Nun aber raus aus der Altstadt. Bevor wir in den Shuttle stiegen, schauten wir uns aus der Entfernung die auf einem Hügel thronende Festung Lovrijenac an.

Die ältesten Teile sind um die 1.000 Jahre alt; nach und nach wurde die Burg erweitert, damit sie den westlichen Zugang zur Stadt schützen konnte. Ein letztes Mal für die Game of Thrones – Anhänger: Der über der Schwarzwasserbucht Rote Bergfried taucht öfters in den einzelnen Fassungen auf. König Joffreys Namenstag wurde an diesem Ort gefeiert wie auch seine purpurne Hochzeit mit Margary.
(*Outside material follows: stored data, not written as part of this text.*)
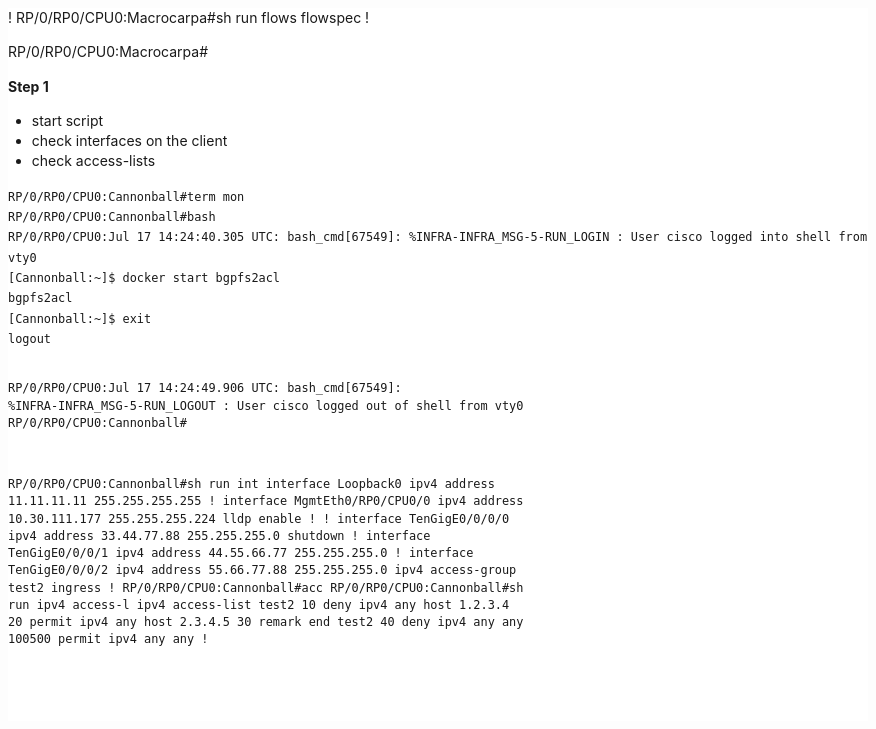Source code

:  !
RP/0/RP0/CPU0:Macrocarpa#sh run flows
flowspec
!

RP/0/RP0/CPU0:Macrocarpa#</code>
</pre>
</div>

**Step 1**

- start script
- check interfaces on the client
- check access-lists

<div class="highlighter-rouge">
<pre class="highlight">
<code>RP/0/RP0/CPU0:Cannonball#term mon
RP/0/RP0/CPU0:Cannonball#bash
RP/0/RP0/CPU0:Jul 17 14:24:40.305 UTC: bash_cmd[67549]: %INFRA-INFRA_MSG-5-RUN_LOGIN : User cisco logged into shell from vty0
[Cannonball:~]$ docker start bgpfs2acl
bgpfs2acl
[Cannonball:~]$ exit
logout

RP/0/RP0/CPU0:Jul 17 14:24:49.906 UTC: bash_cmd[67549]: %INFRA-INFRA_MSG-5-RUN_LOGOUT : User cisco logged out of shell from vty0
RP/0/RP0/CPU0:Cannonball#

RP/0/RP0/CPU0:Cannonball#sh run int
interface Loopback0
 ipv4 address 11.11.11.11 255.255.255.255
!
interface MgmtEth0/RP0/CPU0/0
 ipv4 address 10.30.111.177 255.255.255.224
 lldp
  enable
 !
!
interface TenGigE0/0/0/0
 ipv4 address 33.44.77.88 255.255.255.0
 shutdown
!
interface TenGigE0/0/0/1
 ipv4 address 44.55.66.77 255.255.255.0
!
interface TenGigE0/0/0/2
 ipv4 address 55.66.77.88 255.255.255.0
 ipv4 access-group test2 ingress
!
RP/0/RP0/CPU0:Cannonball#acc
RP/0/RP0/CPU0:Cannonball#sh run ipv4 access-l
ipv4 access-list test2
 10 deny ipv4 any host 1.2.3.4
 20 permit ipv4 any host 2.3.4.5
 30 remark end test2
 40 deny ipv4 any any
 100500 permit ipv4 any any
!
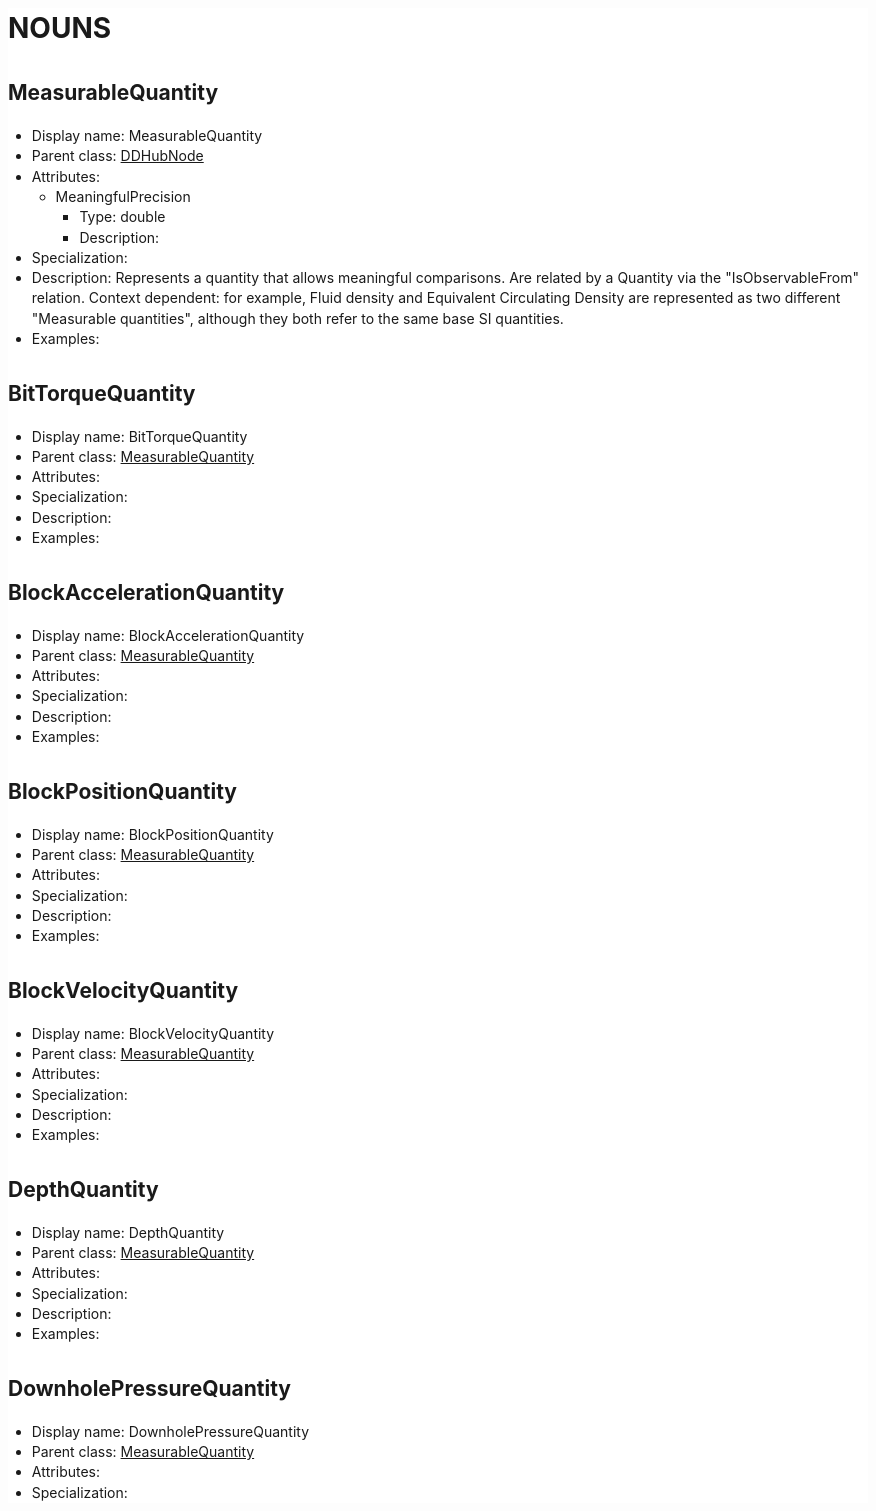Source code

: # NOUNS
## MeasurableQuantity 
- Display name: MeasurableQuantity
- Parent class: [DDHubNode](#C:\temp\ddhubMD\DrillingDataSemantics.md#DDHubNode)
- Attributes:
  - MeaningfulPrecision
    - Type: double
    - Description: 
- Specialization:
- Description: Represents a quantity that allows meaningful comparisons. 
Are related by a Quantity via the "IsObservableFrom" relation. 
Context dependent: for example, Fluid density and Equivalent Circulating Density are represented as two different "Measurable quantities", although they both refer to the same base SI quantities. 
- Examples:
## BitTorqueQuantity 
- Display name: BitTorqueQuantity
- Parent class: [MeasurableQuantity](#C:\temp\ddhubMD\Quantities.md#MeasurableQuantity)
- Attributes:
- Specialization:
- Description: 
- Examples:
## BlockAccelerationQuantity 
- Display name: BlockAccelerationQuantity
- Parent class: [MeasurableQuantity](#C:\temp\ddhubMD\Quantities.md#MeasurableQuantity)
- Attributes:
- Specialization:
- Description: 
- Examples:
## BlockPositionQuantity 
- Display name: BlockPositionQuantity
- Parent class: [MeasurableQuantity](#C:\temp\ddhubMD\Quantities.md#MeasurableQuantity)
- Attributes:
- Specialization:
- Description: 
- Examples:
## BlockVelocityQuantity 
- Display name: BlockVelocityQuantity
- Parent class: [MeasurableQuantity](#C:\temp\ddhubMD\Quantities.md#MeasurableQuantity)
- Attributes:
- Specialization:
- Description: 
- Examples:
## DepthQuantity 
- Display name: DepthQuantity
- Parent class: [MeasurableQuantity](#C:\temp\ddhubMD\Quantities.md#MeasurableQuantity)
- Attributes:
- Specialization:
- Description: 
- Examples:
## DownholePressureQuantity 
- Display name: DownholePressureQuantity
- Parent class: [MeasurableQuantity](#C:\temp\ddhubMD\Quantities.md#MeasurableQuantity)
- Attributes:
- Specialization:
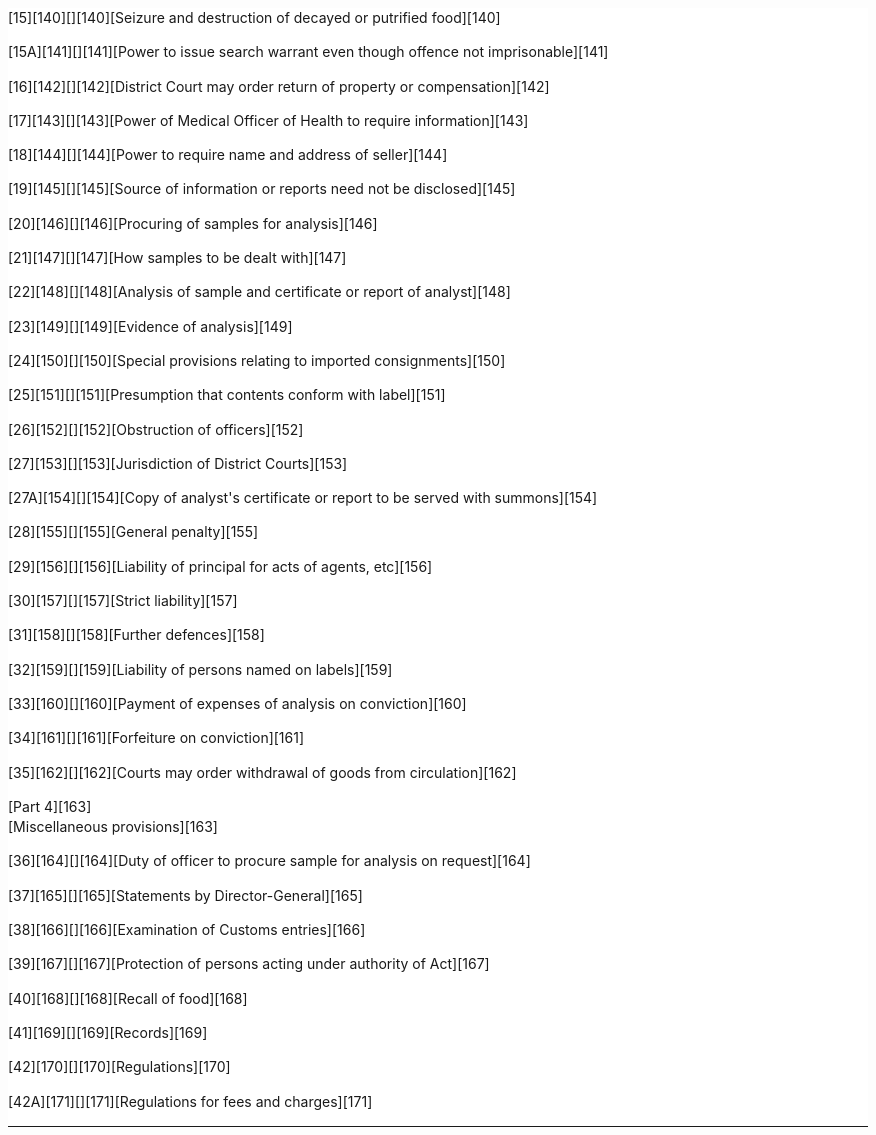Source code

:[15][140][][140][Seizure and destruction of decayed or putrified food][140]

[15A][141][][141][Power to issue search warrant even though offence not imprisonable][141]

[16][142][][142][District Court may order return of property or compensation][142]

[17][143][][143][Power of Medical Officer of Health to require information][143]

[18][144][][144][Power to require name and address of seller][144]

[19][145][][145][Source of information or reports need not be disclosed][145]

[20][146][][146][Procuring of samples for analysis][146]

[21][147][][147][How samples to be dealt with][147]

[22][148][][148][Analysis of sample and certificate or report of analyst][148]

[23][149][][149][Evidence of analysis][149]

[24][150][][150][Special provisions relating to imported consignments][150]

[25][151][][151][Presumption that contents conform with label][151]

[26][152][][152][Obstruction of officers][152]

[27][153][][153][Jurisdiction of District Courts][153]

[27A][154][][154][Copy of analyst's certificate or report to be served with summons][154]

[28][155][][155][General penalty][155]

[29][156][][156][Liability of principal for acts of agents, etc][156]

[30][157][][157][Strict liability][157]

[31][158][][158][Further defences][158]

[32][159][][159][Liability of persons named on labels][159]

[33][160][][160][Payment of expenses of analysis on conviction][160]

[34][161][][161][Forfeiture on conviction][161]

[35][162][][162][Courts may order withdrawal of goods from circulation][162]

[Part 4][163]  
[Miscellaneous provisions][163]

[36][164][][164][Duty of officer to procure sample for analysis on request][164]

[37][165][][165][Statements by Director-General][165]

[38][166][][166][Examination of Customs entries][166]

[39][167][][167][Protection of persons acting under authority of Act][167]

[40][168][][168][Recall of food][168]

[41][169][][169][Records][169]

[42][170][][170][Regulations][170]

[42A][171][][171][Regulations for fees and charges][171]

---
Nun aber weg vom Game und hinein in den Bus. Unsere Füße dankten … auf dem Schiff wurden sie hoch gelegt und gepflegt für den nächsten Landgang. Wo? Aktuell in Zadar – Split fiel bekanntlich der Bora zum Opfer. Fallwinde von 50 km/h hätten ein gefahrloses Anlegen nicht ermöglicht. Bereits beim Auslaufen in Dubrovnik – ohne Auslaufmelodie und Typhon, denn laute Beschallung auf Deck waren verboten – wehte es ganz schön kräftig. Verbunden mit ungewohnt niedrigen Temperaturen bestimmt ein Grund, dass sich kaum jemand von ganz oben aus von der hell strahlenden Franjo Tuđman - Brücke verabschiedete.

2. Oktober 2026 – Seetag 4

In der Nacht merkten wir ab und zu leichte Schiffsbewegungen – für uns problemlos. Am Morgen lag unser Schiff ruhig auf dem Wasser. Es war sonnig, aber sehr windig. Allmählich kam die lange-Hosen-Zeit. Das Schiff bewegte sich in der dalmatinischen Inselwelt. Auf beiden Seiten waren Inseln zu sehen, vermehrt auf der Steuerbordseite, auf der wir Korčula passierten.

Auf Deck 14 standen keine Liegestühle zur Verfügung – sie wären durcheinander geflogen. Unsere Deckrundgänge waren aufgrund des bei jeder Runde auftauchenden Gegen- und auch des Rückenwindes sehr anstrengend. Also lieber in einen freien Strandkorb … Alles flatterte und ratterte – die Bora setzte selbst den schweren Strandkörben zu.

Zum Trost konnten wir uns an einem herrlichen Sonnenuntergang erfreuen.